- Exercise goal -
Check every line of the data for the word "перечень", and copy those that have it.

- Data listing -
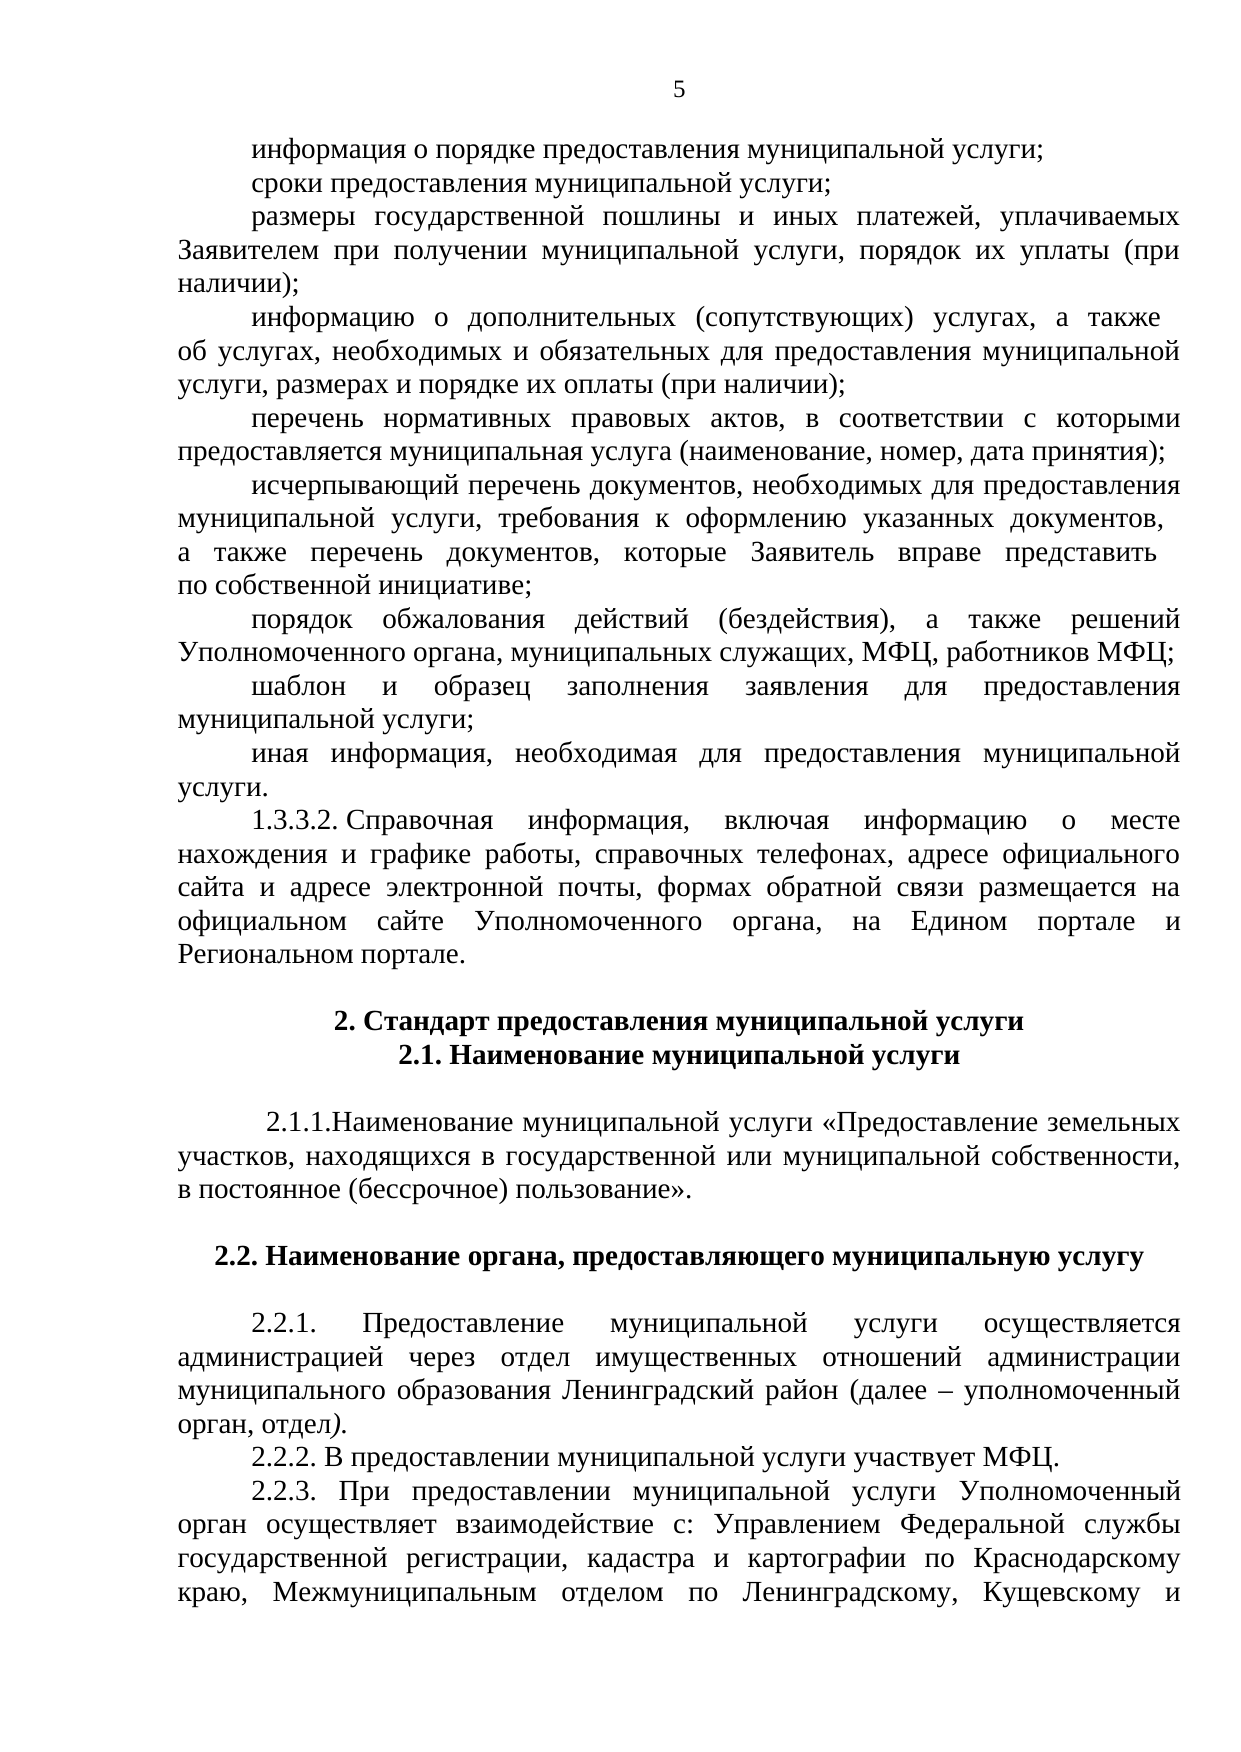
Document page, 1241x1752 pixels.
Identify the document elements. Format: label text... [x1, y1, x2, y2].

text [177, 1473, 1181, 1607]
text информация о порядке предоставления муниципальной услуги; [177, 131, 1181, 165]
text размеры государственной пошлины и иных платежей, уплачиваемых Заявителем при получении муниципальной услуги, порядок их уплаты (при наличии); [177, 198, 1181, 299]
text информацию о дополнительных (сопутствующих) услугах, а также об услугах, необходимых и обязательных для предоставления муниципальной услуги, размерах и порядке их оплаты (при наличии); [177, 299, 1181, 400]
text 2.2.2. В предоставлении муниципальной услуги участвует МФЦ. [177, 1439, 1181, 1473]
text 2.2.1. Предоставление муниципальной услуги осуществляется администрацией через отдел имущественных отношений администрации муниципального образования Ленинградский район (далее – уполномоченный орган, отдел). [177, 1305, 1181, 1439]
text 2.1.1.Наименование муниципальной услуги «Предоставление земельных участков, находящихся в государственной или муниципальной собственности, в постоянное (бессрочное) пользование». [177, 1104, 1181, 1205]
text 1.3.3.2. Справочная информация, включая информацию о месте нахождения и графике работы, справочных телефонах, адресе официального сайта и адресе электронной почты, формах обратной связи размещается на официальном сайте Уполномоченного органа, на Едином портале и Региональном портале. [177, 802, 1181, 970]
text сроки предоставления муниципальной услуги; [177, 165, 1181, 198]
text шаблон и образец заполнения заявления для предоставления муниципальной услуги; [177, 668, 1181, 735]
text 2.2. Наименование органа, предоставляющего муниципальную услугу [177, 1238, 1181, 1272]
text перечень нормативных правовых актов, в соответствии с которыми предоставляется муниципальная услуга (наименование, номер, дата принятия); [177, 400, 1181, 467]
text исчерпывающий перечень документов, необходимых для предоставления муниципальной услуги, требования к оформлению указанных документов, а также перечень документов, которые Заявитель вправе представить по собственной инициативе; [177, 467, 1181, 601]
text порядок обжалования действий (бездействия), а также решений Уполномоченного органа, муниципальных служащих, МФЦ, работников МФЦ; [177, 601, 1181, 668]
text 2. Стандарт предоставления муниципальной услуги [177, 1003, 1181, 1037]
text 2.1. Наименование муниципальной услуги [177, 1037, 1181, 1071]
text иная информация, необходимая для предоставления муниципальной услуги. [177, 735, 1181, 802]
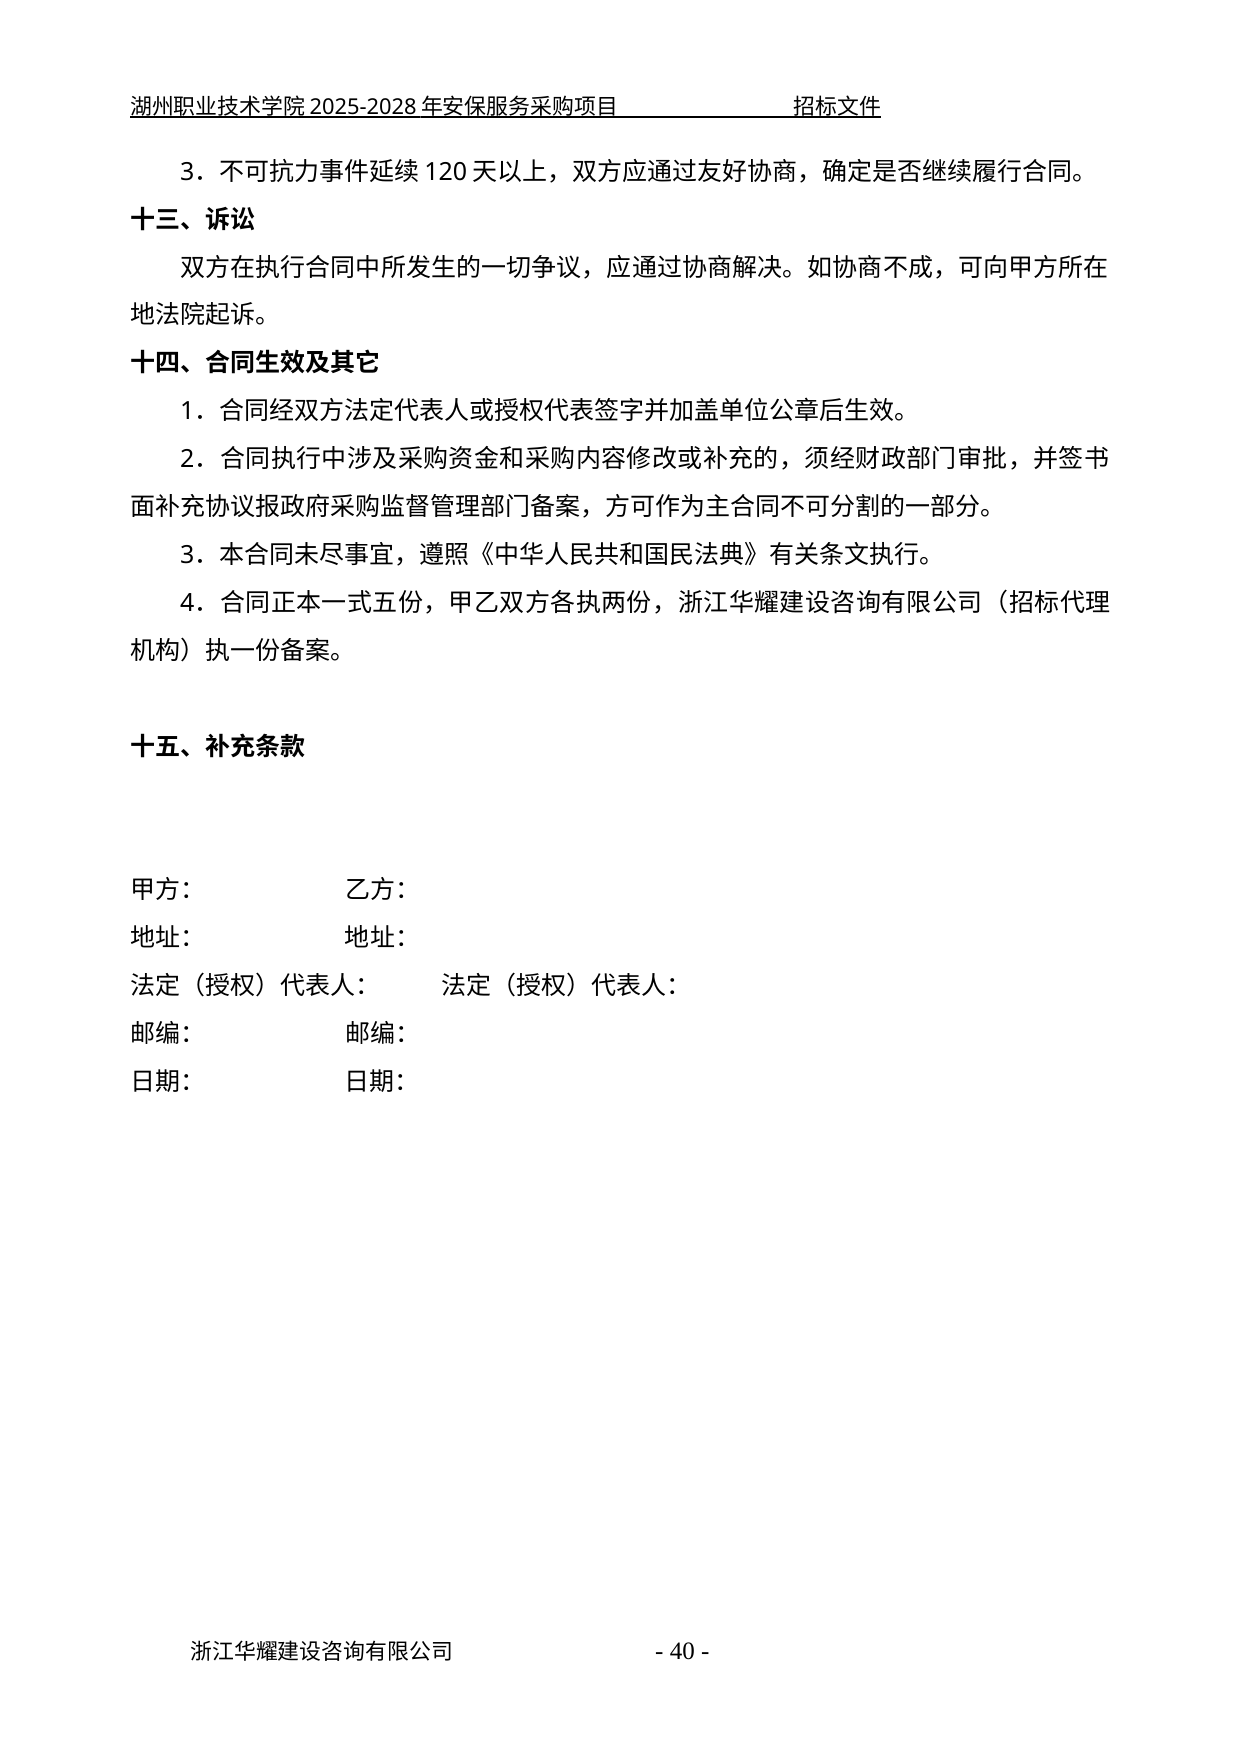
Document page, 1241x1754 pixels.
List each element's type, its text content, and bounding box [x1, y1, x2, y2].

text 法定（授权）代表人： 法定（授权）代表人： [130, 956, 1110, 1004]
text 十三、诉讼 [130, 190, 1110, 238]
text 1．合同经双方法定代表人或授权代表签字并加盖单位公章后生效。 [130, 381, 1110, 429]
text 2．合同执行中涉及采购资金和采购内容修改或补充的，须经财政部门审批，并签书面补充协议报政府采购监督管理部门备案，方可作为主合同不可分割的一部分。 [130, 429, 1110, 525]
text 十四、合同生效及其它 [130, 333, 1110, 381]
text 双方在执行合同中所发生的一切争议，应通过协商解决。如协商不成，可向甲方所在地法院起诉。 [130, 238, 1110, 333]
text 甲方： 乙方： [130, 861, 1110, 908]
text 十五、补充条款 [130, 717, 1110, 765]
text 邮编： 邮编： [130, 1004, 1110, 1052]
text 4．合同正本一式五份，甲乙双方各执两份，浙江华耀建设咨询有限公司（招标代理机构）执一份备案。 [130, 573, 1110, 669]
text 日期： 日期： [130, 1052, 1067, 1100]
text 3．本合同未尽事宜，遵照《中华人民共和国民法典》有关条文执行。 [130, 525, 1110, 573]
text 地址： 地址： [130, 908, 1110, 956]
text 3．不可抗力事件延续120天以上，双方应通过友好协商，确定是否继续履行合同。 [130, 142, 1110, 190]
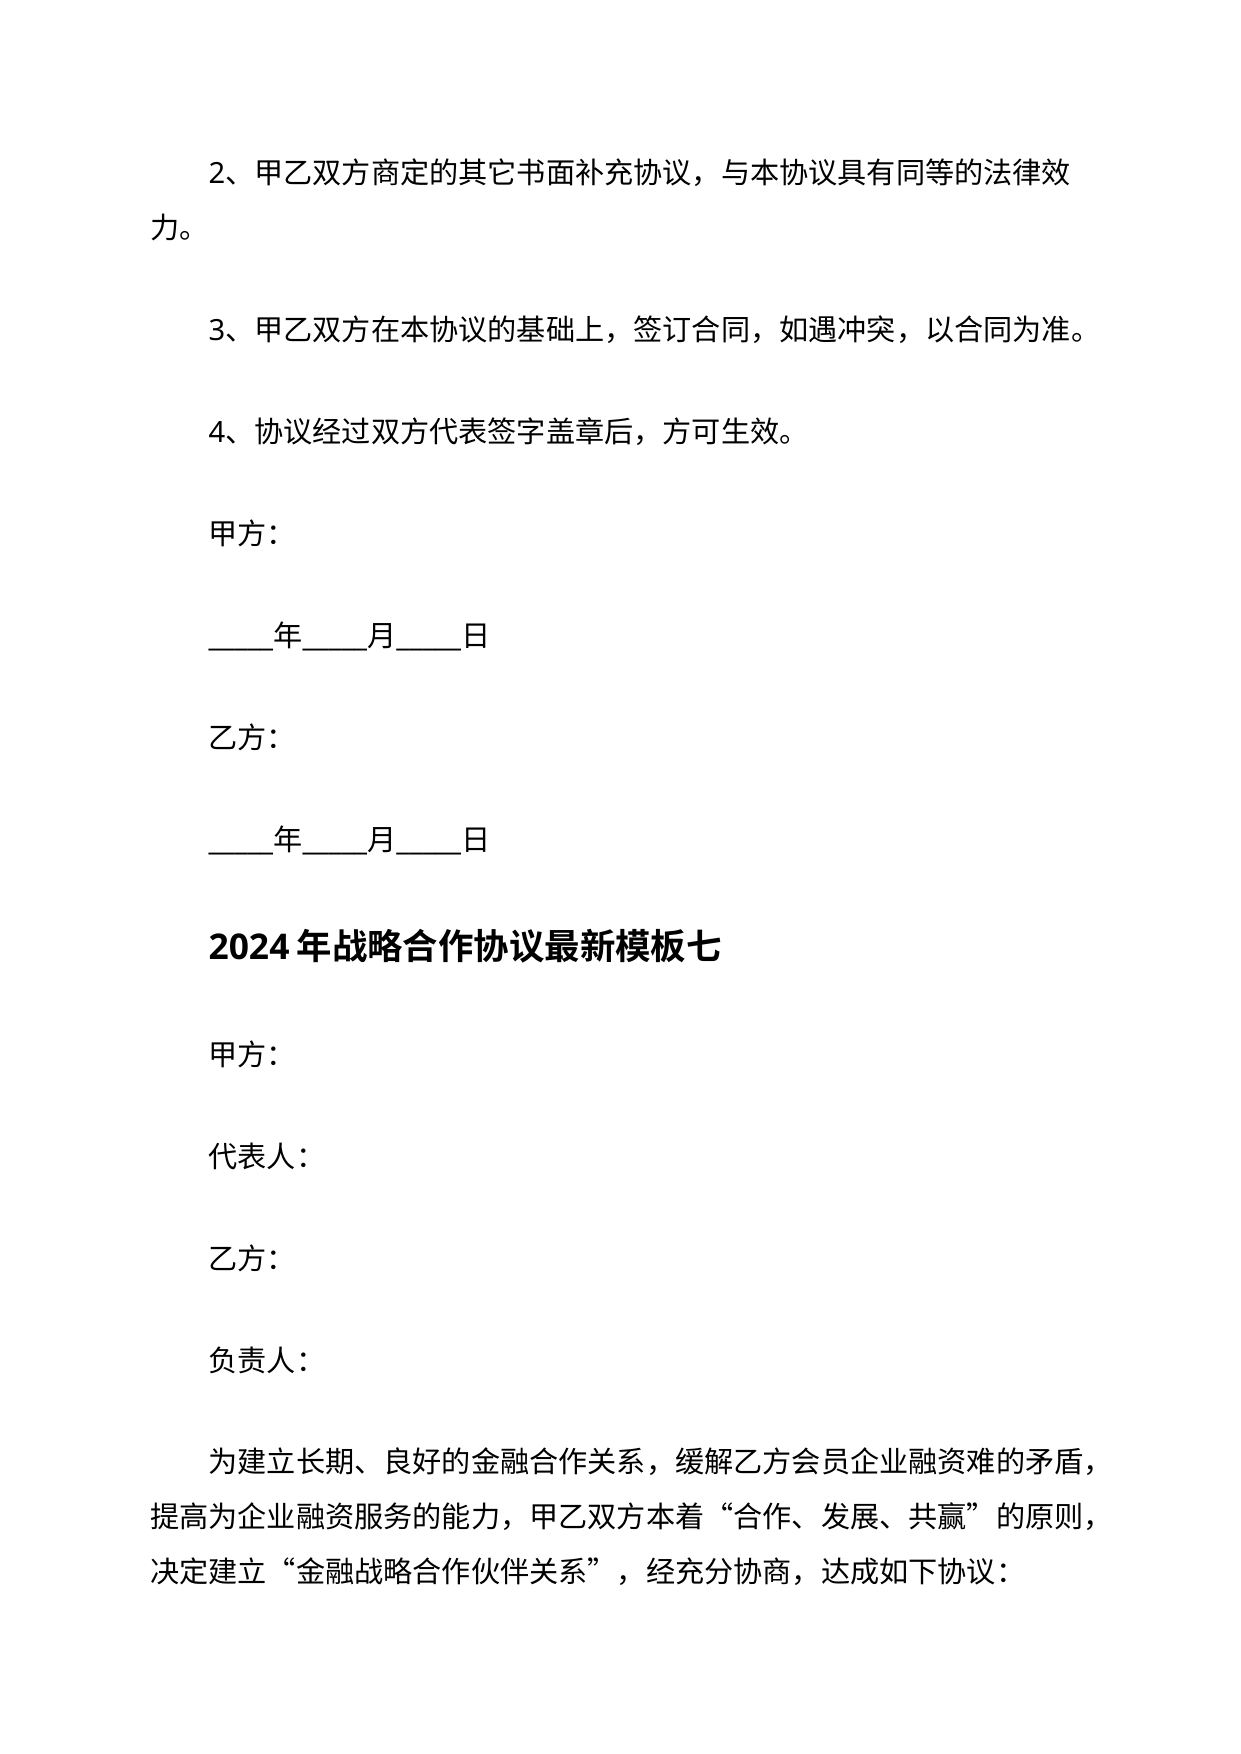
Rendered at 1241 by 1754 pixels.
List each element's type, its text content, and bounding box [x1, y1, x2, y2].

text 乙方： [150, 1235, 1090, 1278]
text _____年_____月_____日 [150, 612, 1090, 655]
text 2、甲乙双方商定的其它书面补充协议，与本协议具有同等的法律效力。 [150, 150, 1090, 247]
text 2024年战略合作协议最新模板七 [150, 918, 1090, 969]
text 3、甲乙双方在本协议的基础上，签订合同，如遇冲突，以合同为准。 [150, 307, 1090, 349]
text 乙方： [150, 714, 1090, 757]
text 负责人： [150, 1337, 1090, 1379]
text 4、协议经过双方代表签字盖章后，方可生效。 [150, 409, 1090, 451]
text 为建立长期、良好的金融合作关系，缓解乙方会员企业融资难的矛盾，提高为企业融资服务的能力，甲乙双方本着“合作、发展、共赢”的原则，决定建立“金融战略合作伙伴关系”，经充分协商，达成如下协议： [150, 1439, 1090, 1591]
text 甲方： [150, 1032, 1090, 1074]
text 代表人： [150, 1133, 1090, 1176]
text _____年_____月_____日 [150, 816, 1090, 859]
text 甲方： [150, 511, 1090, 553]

- Response area -
text перечень нормативных правовых актов, в соответствии с которыми предоставляется муниципальная услуга (наименование, номер, дата принятия); [177, 400, 1181, 467]
text исчерпывающий перечень документов, необходимых для предоставления муниципальной услуги, требования к оформлению указанных документов, а также перечень документов, которые Заявитель вправе представить по собственной инициативе; [177, 467, 1181, 601]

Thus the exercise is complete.